Courtesy de l’Artiste Photo : Eugène Dakouo
Asakan : Quel est le regard porté sur votre travail par le public ? Par le milieu artistique ?
L’Artiste : Le public perçoit mon travail comme un espace de connexion et de questionnement. Certains y voient une dimension spirituelle, d’autres une réflexion sur la mémoire et l’identité. J’ai souvent eu des retours marquants de personnes qui ressentent une forme de protection ou d’apaisement face à mes œuvres, ce qui me touche profondément.
Dans le milieu artistique, mon travail est reconnu pour sa technicité et sa singularité. Il a été comparé aux sculptures textiles d’El Anatsui ou d’Abdoulaye Konaté, tout en affirmant une identité propre. Cette reconnaissance, notamment à travers de nombreuses expositions et distinctions, m’encourage à poursuivre mes recherches et à approfondir ma démarche.
Asakan : Quels conseils aimeriez-vous transmettre à d’autres jeunes désireux de se lancer dans l’art ?
L’Artiste : Je leur dirais d’abord d’être sincères dans leur démarche. L’art n’est pas une course, c’est un cheminement personnel qui demande du temps, de la persévérance et de l’authenticité. Il est essentiel de cultiver la curiosité, d’expérimenter sans crainte, et surtout de ne jamais cesser d’apprendre.

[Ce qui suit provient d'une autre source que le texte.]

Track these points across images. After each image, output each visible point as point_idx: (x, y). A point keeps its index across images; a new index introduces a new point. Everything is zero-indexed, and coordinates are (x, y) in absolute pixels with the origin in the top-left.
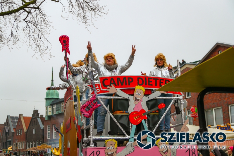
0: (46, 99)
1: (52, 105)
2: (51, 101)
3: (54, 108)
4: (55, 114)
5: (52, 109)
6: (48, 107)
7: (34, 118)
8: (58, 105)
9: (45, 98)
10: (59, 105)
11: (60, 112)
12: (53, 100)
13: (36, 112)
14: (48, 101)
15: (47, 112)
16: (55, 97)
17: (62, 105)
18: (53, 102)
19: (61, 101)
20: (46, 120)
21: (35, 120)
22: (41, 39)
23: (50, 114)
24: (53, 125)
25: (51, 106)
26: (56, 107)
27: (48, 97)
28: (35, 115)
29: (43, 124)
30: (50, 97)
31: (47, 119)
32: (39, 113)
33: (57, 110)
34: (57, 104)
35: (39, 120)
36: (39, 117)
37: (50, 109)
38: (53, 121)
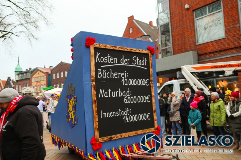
0: (15, 71)
1: (19, 74)
2: (18, 73)
3: (20, 76)
4: (20, 79)
5: (19, 77)
6: (17, 75)
7: (8, 81)
10: (22, 75)
11: (23, 78)
14: (16, 72)
15: (15, 78)
16: (20, 70)
19: (24, 72)
20: (15, 83)
23: (18, 79)
24: (19, 85)
26: (21, 76)
28: (9, 79)
30: (17, 70)
34: (21, 74)
36: (11, 81)
38: (19, 83)
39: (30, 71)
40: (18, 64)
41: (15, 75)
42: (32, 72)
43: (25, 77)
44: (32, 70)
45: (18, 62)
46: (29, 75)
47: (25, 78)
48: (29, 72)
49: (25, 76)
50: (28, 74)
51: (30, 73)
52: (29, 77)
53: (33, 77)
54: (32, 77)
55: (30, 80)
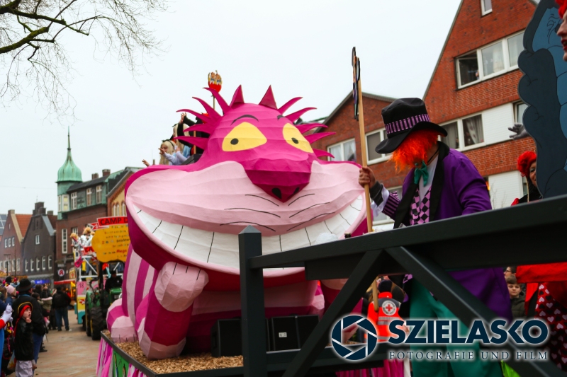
0: (59, 183)
1: (69, 193)
2: (67, 187)
3: (74, 197)
4: (74, 209)
5: (70, 200)
6: (63, 196)
7: (37, 217)
8: (80, 193)
9: (56, 181)
10: (82, 194)
11: (84, 205)
12: (70, 185)
13: (40, 206)
14: (62, 186)
15: (59, 206)
16: (75, 179)
17: (88, 193)
18: (70, 187)
19: (85, 185)
20: (60, 221)
21: (38, 219)
22: (58, 91)
23: (67, 209)
24: (72, 229)
25: (68, 196)
26: (76, 197)
27: (62, 180)
28: (39, 210)
29: (54, 227)
30: (66, 179)
31: (60, 218)
32: (45, 206)
33: (78, 203)
34: (78, 190)
35: (46, 220)
36: (45, 215)
37: (66, 200)
38: (72, 221)
39: (107, 181)
40: (69, 158)
41: (59, 195)
42: (113, 182)
43: (90, 203)
44: (112, 176)
45: (69, 149)
46: (105, 195)
47: (90, 205)
48: (101, 183)
49: (90, 199)
50: (99, 190)
51: (105, 188)
52: (103, 202)
53: (115, 201)
54: (113, 199)
55: (107, 211)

Je les encouragerais aussi à s’ancrer dans leur culture, à puiser dans leur propre histoire pour créer un langage unique. Enfin, il faut savoir s’ouvrir au monde, échanger, collaborer et construire des ponts avec d’autres artistes et disciplines. L’art est un dialogue, et c’est en partageant qu’on grandit.
Pour plus d’informations sur le travail d’Ange Dakouo,
- Son compte Instagram.
La Rédaction.
(1) Les Donsos (ou Dozos) sont des chasseurs vêtus d’un habit en coton aux couleurs de la nature. Gardiens d’une pensée et de rites codifiés, représentation du monde originel que l’usure du temps, l’esclavage et le colonialisme ont épargné, ils perpétuent les savoirs traditionnels et sont à la fois guérisseurs et devins.
Ils sont très respectés dans la société malienne.